Jaejoong shoots him a surprised look. “He did?”
“On the week-end.”
Jaejoong shakes his head. “He didn’t need to.”
“Yes, he did.”
That falls out of Yoochun’s mouth without permission, in spite of his decision not to take sides. Workplace politics are a delicate affair and Yoochun gets on by staying the hell out of everything and letting Junsu handle what needs to be handled.
Jaejoong laughs, a surprisingly loud burst of sound, eyes smiling at Yoochun in the first open expression he has worn since they met.
Strongly relieved, strangely pleased, and baffled at feeling either, Yoochun jerks his head towards the parking lot behind.
“Go on, then. You look– “ dead on your feet. What he says though is, “–like shit.”
“Gee, thanks,” Jaejoong makes a face. “Just what one likes to hear.”
“A people’s person, that’s me,” Yoochun tells him straight-faced, and is rewarded by another one of those laughs that seem to start in Jaejoong’s belly.
“I want my tray back.”
“Are you okay to drive home?” The more Yoochun thinks about it, the more of a problem it seems. He wasn’t kidding, Jaejoong looks as if the only thing still keeping him on his feet is sheer will-power.
“Yes, Dad.”
Yoochun schools his expression into one of nonchalance. “Sleep well.”
He spends the next hour half-dreading a call reporting some accident on a city highway.
*
“How’s Jaejoong doing?” Junsu asks, stopping him on his way into the department on a Monday shift.
“You can’t protect him from everything,” Yoochun grits out, stepping around him and consciously fighting not to clench his hands.
Junsu’s eyebrows rise. “Not trying to. Also not what I asked.”
He tilts his head to one side, pinning Yoochun with a watchful gaze. “Is there something I need to know?”
Yoochun flashes to the memory of Geun Suk in the locker room Saturday, regaling the shift with gossip about how Jaejoong failed the department psych evaluation at twenty-one.

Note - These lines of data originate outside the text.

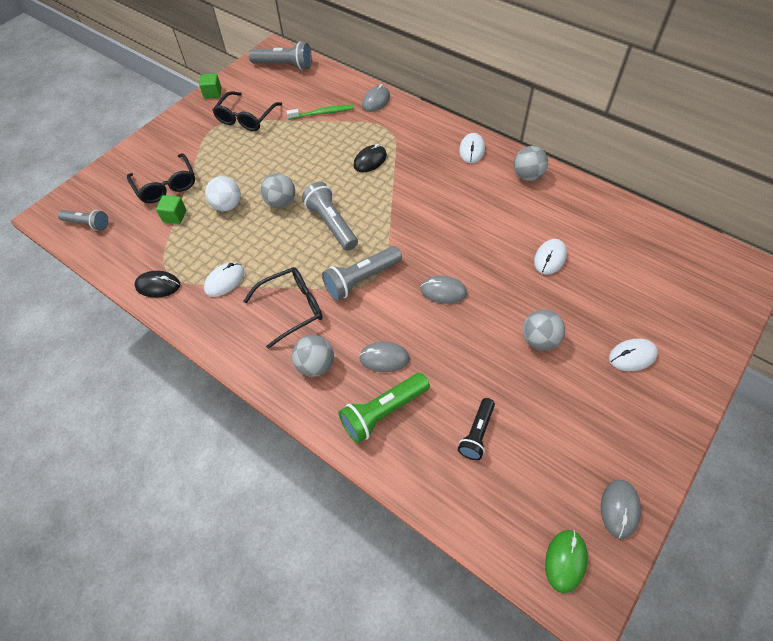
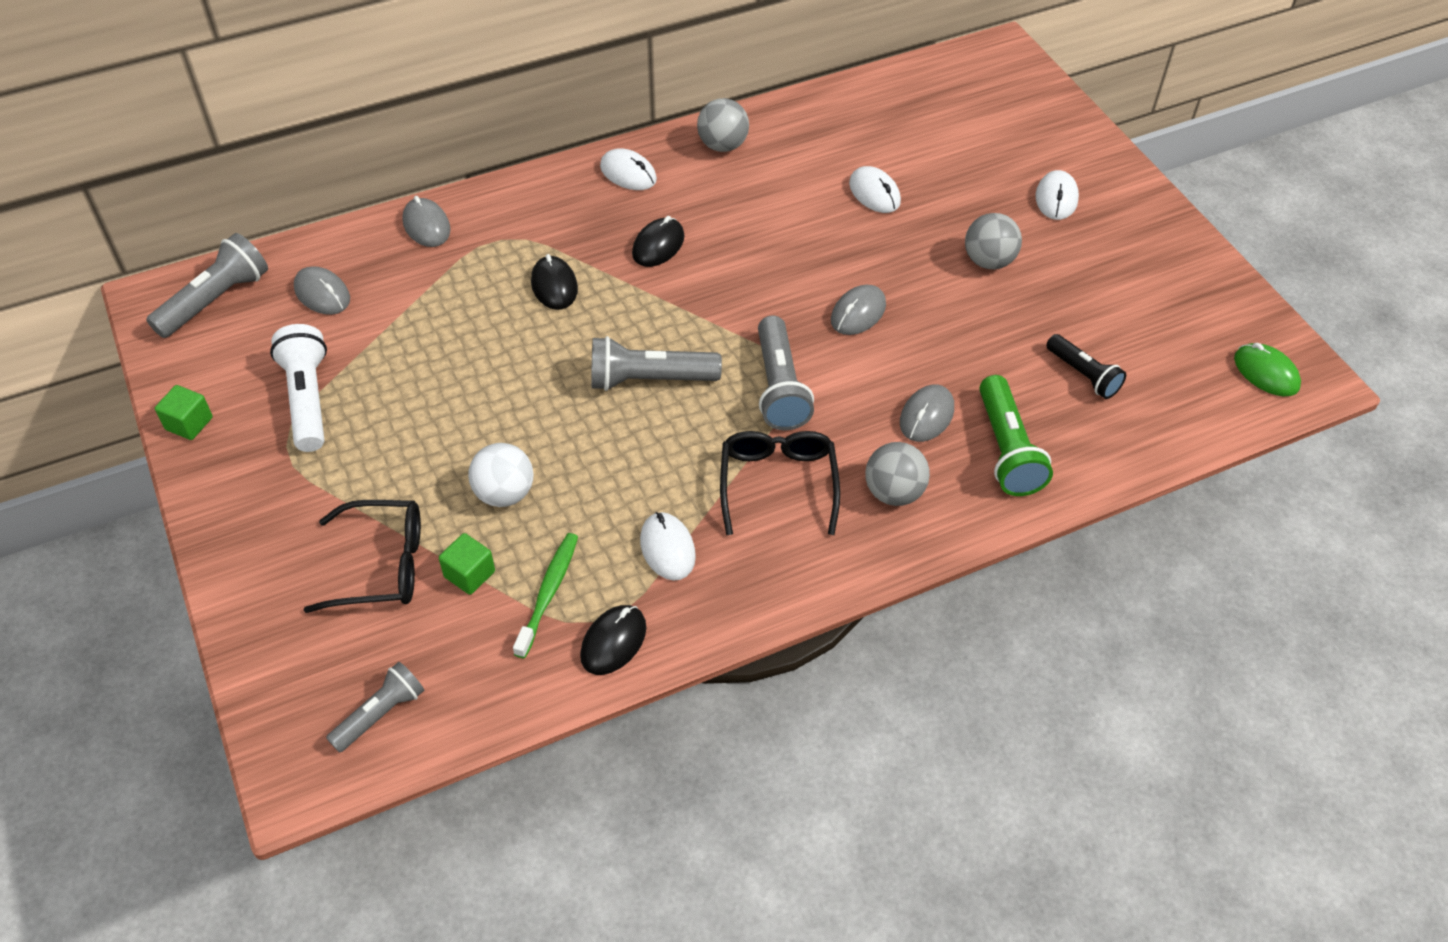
camera: 65 degrees left, 5 degrees down
(246, 118) = (308, 399): black glasses -> white flashlight
(281, 202) = (555, 423): grey ball -> none
(322, 113) = (392, 298): green toothbrush -> green toothbrush (548, 593)
(428, 185) = (658, 245): none -> black mouse
(619, 509) = (1229, 303): grey mouse -> grey mouse (322, 294)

“So his dad is like, a big-shot, decorated county Fire Marshal, right?” Guen Suk snickers, tone filled with relish, soaking up all the avid attention as he sips on coffee. “Old man is so mad about it, he sends him off to the Army to do time, then when he gets back, actually makes him re-do Academy! That’s why he’s still First Class in spite of being our age.”
“How do you know this?” Siwon asks suspiciously.
“Sources,” Geun Suk sniffs. “Alright, alright, Christ.” He tosses the empty paper cup into the trash, expression turning sour as the room fills with boos and jeers. “A buddy of mine in the next district was at the academy the same time Jaejoong went back and he was banging the secretary-“
“He was not-!“
At least two members of the audience get to their feet, scoffing at such a tall tale and Guen Suk throws his hands in the air. “So he probably broke into the office some night with friends and looked at files! Who the fuck cares?! The point is, I told you Jaejoong had a story and I was right!”
“His dad sounds brutal,” Jiyong says with a grimace.
“A decorated Marshal’s son failing the psych eval, come on. Is it any surprise he’s embarrassed by his son?”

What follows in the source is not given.